▶ [REQUEST]
In the records below, the relevant part opens with the line containing "padding-left: 5px ->" and closes with the line containing "padding-left: 2px ->"; print that part exactly and only, without its pictures.

▶ [DATASET]
----
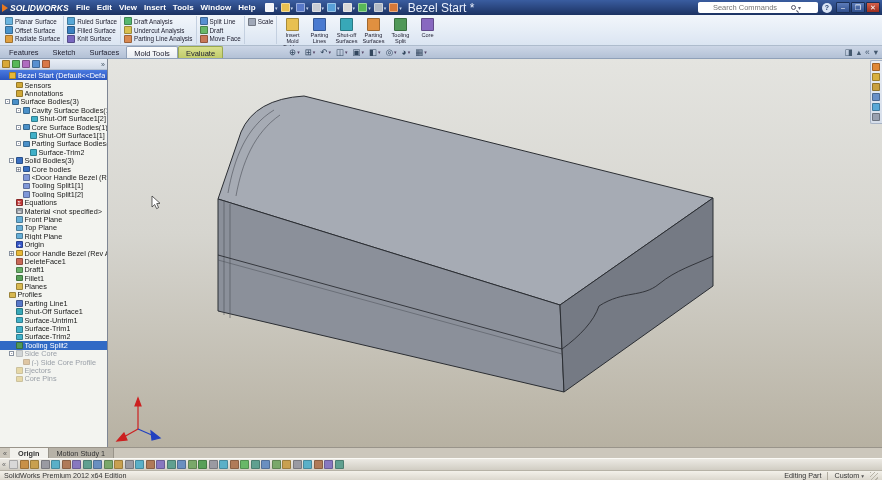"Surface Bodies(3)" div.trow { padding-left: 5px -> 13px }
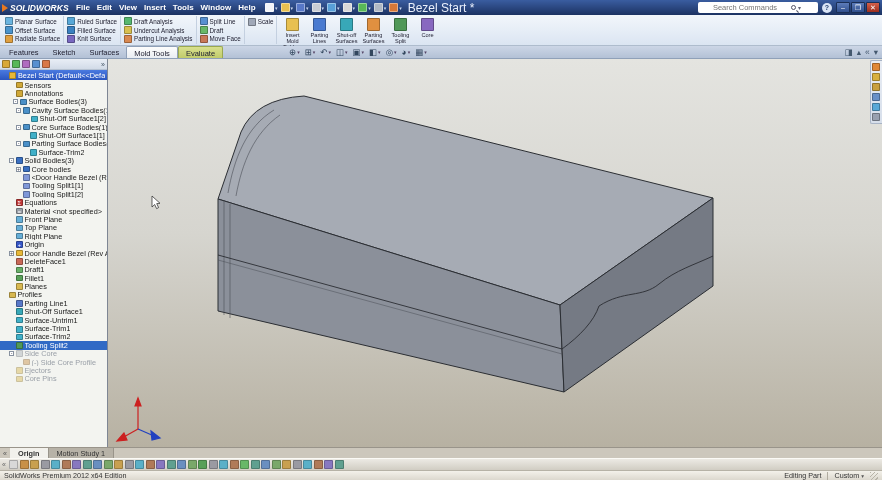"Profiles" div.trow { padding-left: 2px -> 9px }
----
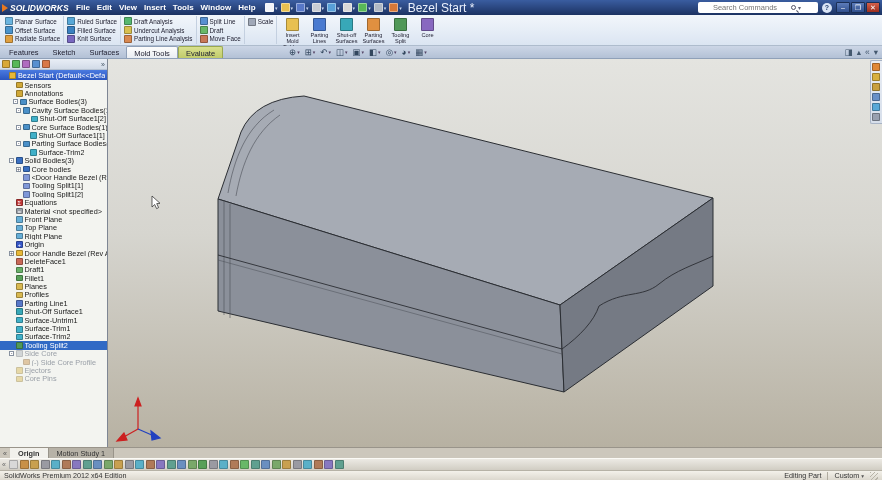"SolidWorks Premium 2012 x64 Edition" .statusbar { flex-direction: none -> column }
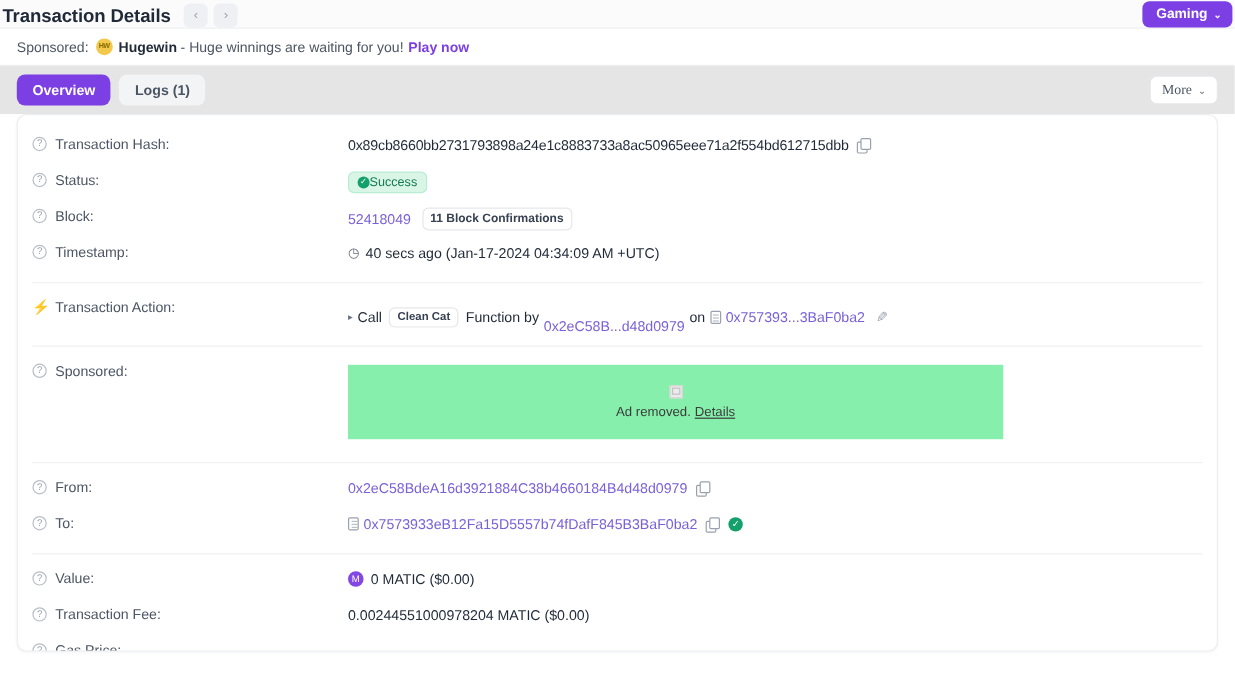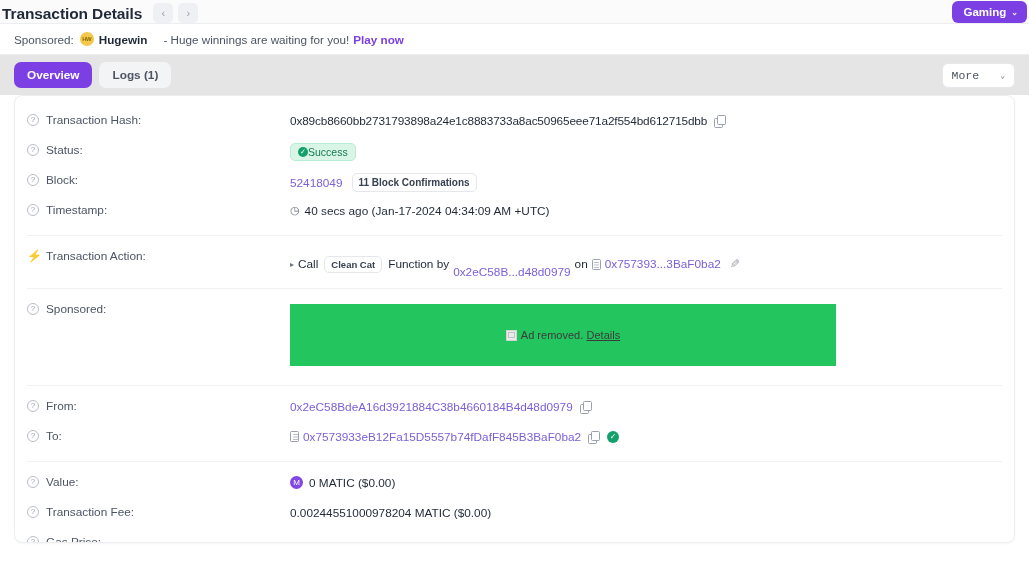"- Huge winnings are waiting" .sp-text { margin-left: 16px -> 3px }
----
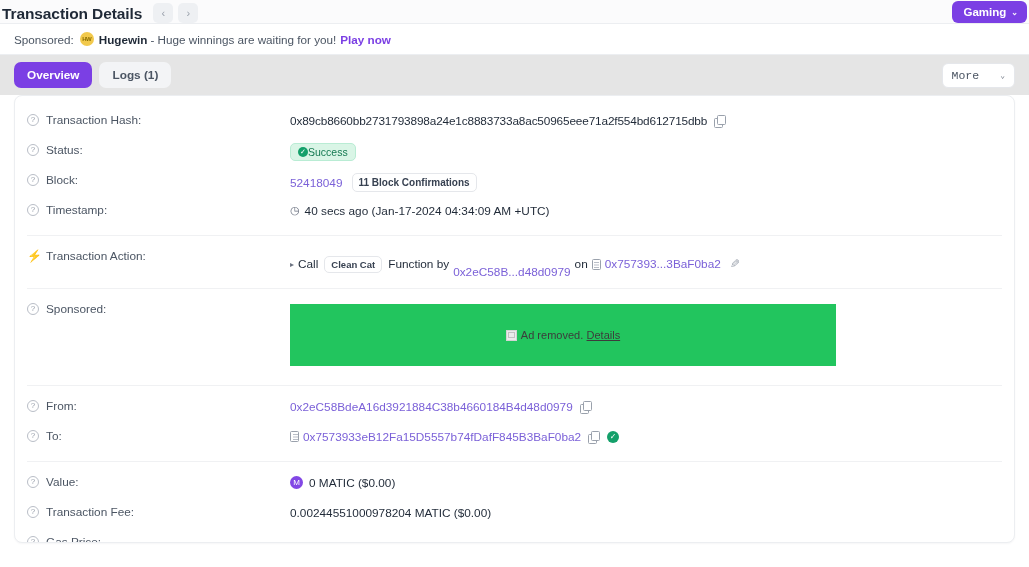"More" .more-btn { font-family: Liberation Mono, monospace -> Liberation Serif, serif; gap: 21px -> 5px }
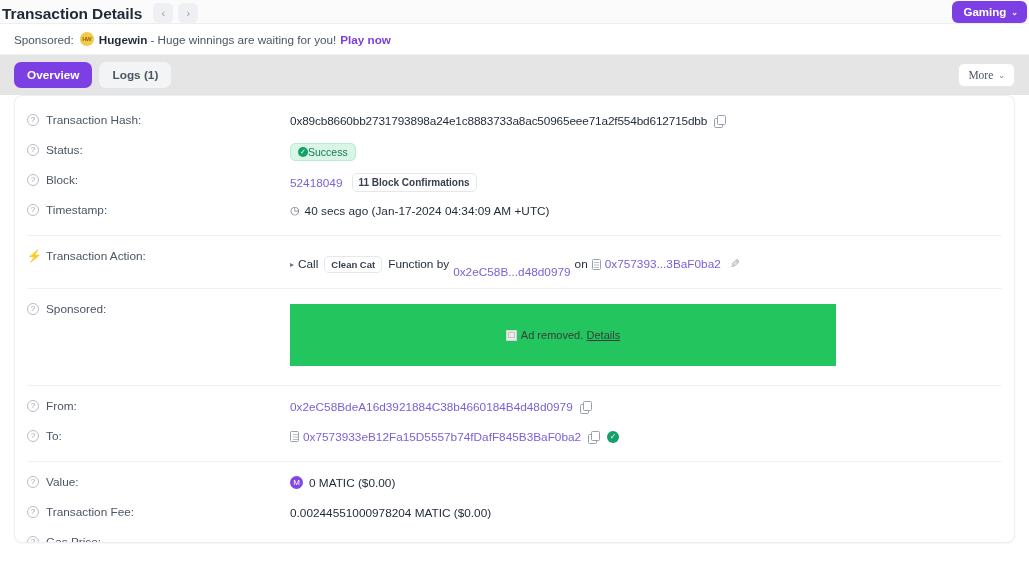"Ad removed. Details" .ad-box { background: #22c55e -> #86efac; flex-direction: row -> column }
----
▶ [SOLUTION]
"Surface Bodies(3)" div.trow { padding-left: 5px -> 13px }
"Profiles" div.trow { padding-left: 2px -> 9px }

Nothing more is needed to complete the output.